Las recientes elecciones presidenciales y parlamentarias dejaron una conclusión evidente, la fama, esa visibilidad que antes parecía un pasaporte automático a cualquier escenario público, ya no alcanza. Varios postulantes provenientes de la televisión, el espectáculo y los medios, que alguna vez habrían sido considerados “cartas seguras”, quedaron fuera. ¿Qué cambió? Mucho más de lo que parece.

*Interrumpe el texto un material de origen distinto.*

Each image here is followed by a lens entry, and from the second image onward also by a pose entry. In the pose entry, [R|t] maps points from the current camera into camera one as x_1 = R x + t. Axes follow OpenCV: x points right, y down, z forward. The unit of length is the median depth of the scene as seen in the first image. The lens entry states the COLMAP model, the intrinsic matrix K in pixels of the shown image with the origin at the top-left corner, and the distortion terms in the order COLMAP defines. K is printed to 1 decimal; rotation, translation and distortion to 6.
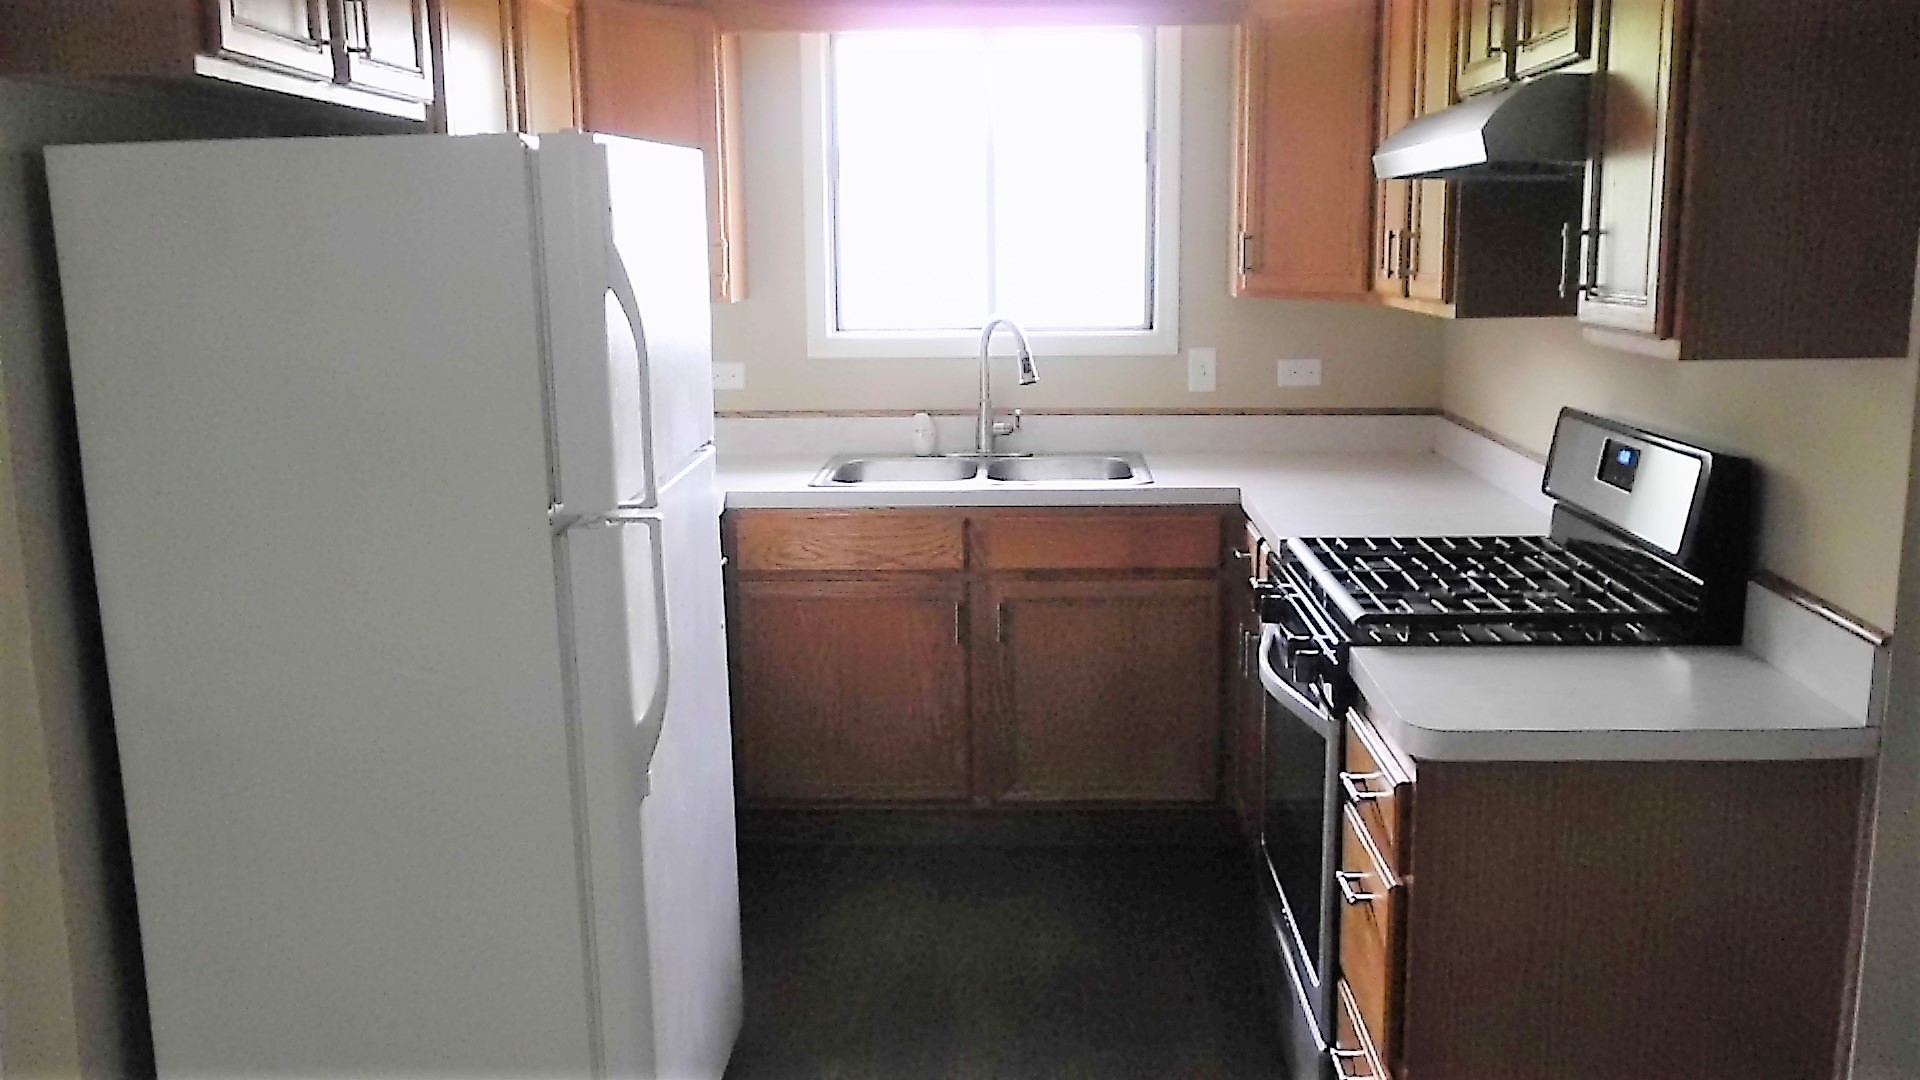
lens RADIAL K [[1591.6, 0, 960.0], [0, 1591.6, 540.0], [0, 0, 1]] dist [-0.081893, 0.002792]
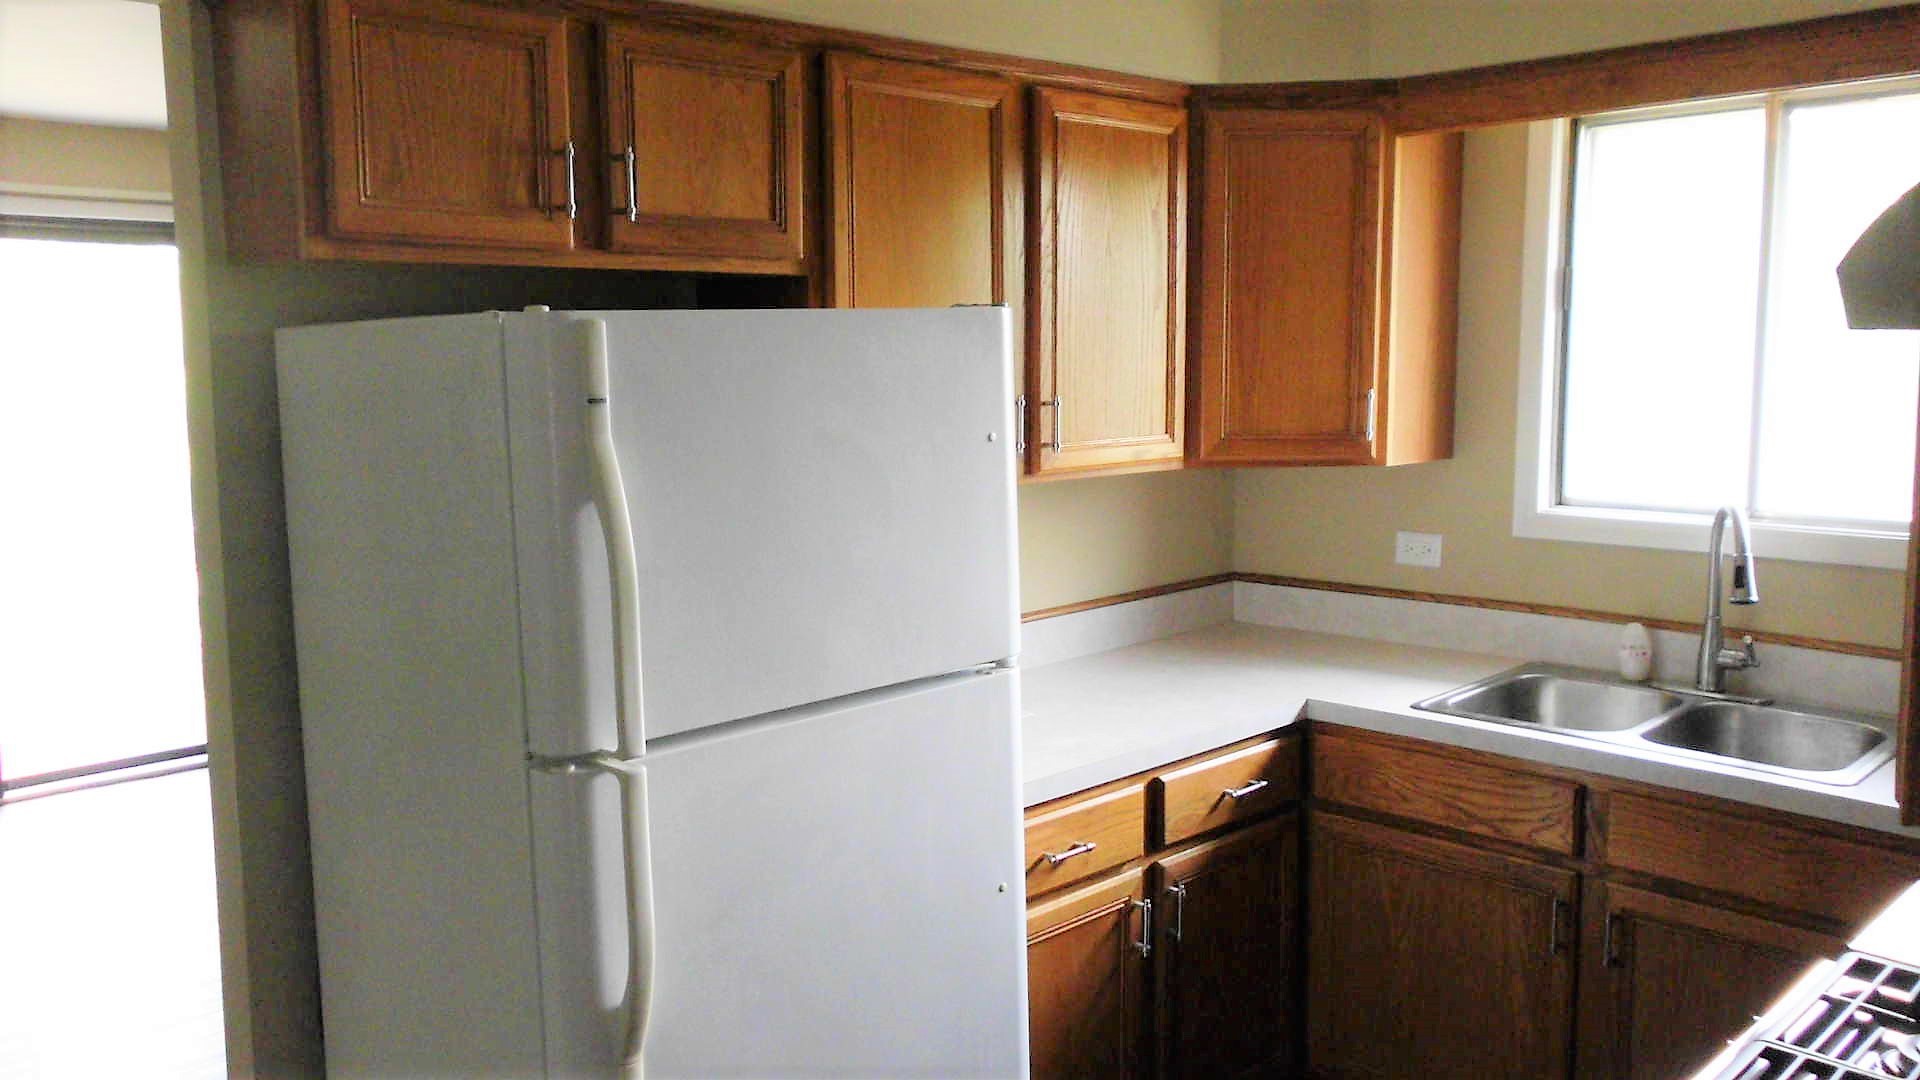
lens RADIAL K [[1591.6, 0, 960.0], [0, 1591.6, 540.0], [0, 0, 1]] dist [-0.081893, 0.002792]
pose [[0.711854, 0.079826, -0.697776, 0.282278], [-0.117929, 0.992999, -0.006708, -0.084034], [0.692356, 0.087063, 0.716285, 0.287749]]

Durante décadas, un rostro conocido podía traducirse en una ventaja competitiva. La gente “sentía que conocía” a la persona, aunque en realidad solo hubiese compartido con ella una pantalla. Esa ilusión de cercanía funcionó bien en un país donde la política era lejana, aburrida y, muchas veces, impermeable a la ciudadanía. El o la “famosa” llenaba ese vacío: era la opción que sonaba familiar. Pero ya no.
Hoy, la ciudadanía está en otro lugar. Más escéptica, más desconfiada, más informada y, lamentablemente, también más cansada. La crisis de credibilidad que afecta a la política no perdona. Si el político tradicional debe probar cada una de sus credenciales, el famoso que entra a disputar un cargo debe hacer el doble. Porque si algo aprendió el electorado en el último ciclo es que reconocer a alguien no es lo mismo que confiar en él.

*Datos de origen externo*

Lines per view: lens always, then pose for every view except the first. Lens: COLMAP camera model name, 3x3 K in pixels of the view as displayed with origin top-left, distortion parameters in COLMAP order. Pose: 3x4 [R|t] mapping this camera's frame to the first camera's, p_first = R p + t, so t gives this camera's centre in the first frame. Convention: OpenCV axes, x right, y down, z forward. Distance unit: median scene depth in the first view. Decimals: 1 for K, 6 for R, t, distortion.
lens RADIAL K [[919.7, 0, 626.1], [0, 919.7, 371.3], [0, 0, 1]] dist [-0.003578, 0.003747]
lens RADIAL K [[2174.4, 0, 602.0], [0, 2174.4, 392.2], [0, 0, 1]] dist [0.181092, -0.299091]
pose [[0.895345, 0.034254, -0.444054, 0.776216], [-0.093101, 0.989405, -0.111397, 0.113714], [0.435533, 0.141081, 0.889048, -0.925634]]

La fama es una capa superficial; la credibilidad se gana con propuestas, coherencia y preparación. Y eso, para muchos de los candidatos mediáticos, quedó en evidencia. No bastó con aparecer en pantalla, ni con tener millones de seguidores, ni con un historial de carisma televisivo. La gente empezó a preguntarse: “¿Qué sabe realmente esta persona del cargo al que aspira? ¿Qué experiencia trae? ¿Qué entiende de políticas públicas? ¿Está preparada para representar a una región, redactar leyes o fiscalizar al Estado?”. La respuesta, en varios casos, fue un rotundo “no lo suficiente”.
Este fenómeno revela un marcado giro en las expectativas de la ciudadanía. Hoy, incluso quienes votan con rabia o desilusión esperan algo más concreto: capacidad técnica, conocimiento, autenticidad y trabajo territorial real. Muchos famosos arriban a la política desde un lugar cómodo, creyendo que la vitrina basta, pero no han construido redes comunitarias, no conocen las urgencias locales con profundidad, ni han demostrado un compromiso sostenido más allá del ciclo electoral.
La política dejó de ser un escenario donde la fama ilumina; hoy es uno en que la falta de sustancia se nota con más fuerza. Esto no significa que los famosos no puedan transformarse en buenos representantes. Algunos lo han logrado. Pero deben asumir que la ciudadanía ya no les entrega un cheque en blanco por haber sido conocidos. Hoy, la pregunta no es “¿lo he visto en la tele?”, sino “¿me representará bien?”. Y esa pregunta exige estudios, trayectoria, consistencia y una mirada seria sobre el país.
Lo que las recientes elecciones muestran, de manera clara, es que Chile ya no está dispuesto a intercambiar aplausos por votos. La política exige algo más profundo: confianza, capacidad y un proyecto que conecte con la realidad de la gente, no con su recuerdo de un programa de televisión. En ese sentido, que varios candidatos famosos no hayan sido electos no es un fracaso personal, sino una señal social, de que la ciudadanía espera más y está bien que así sea.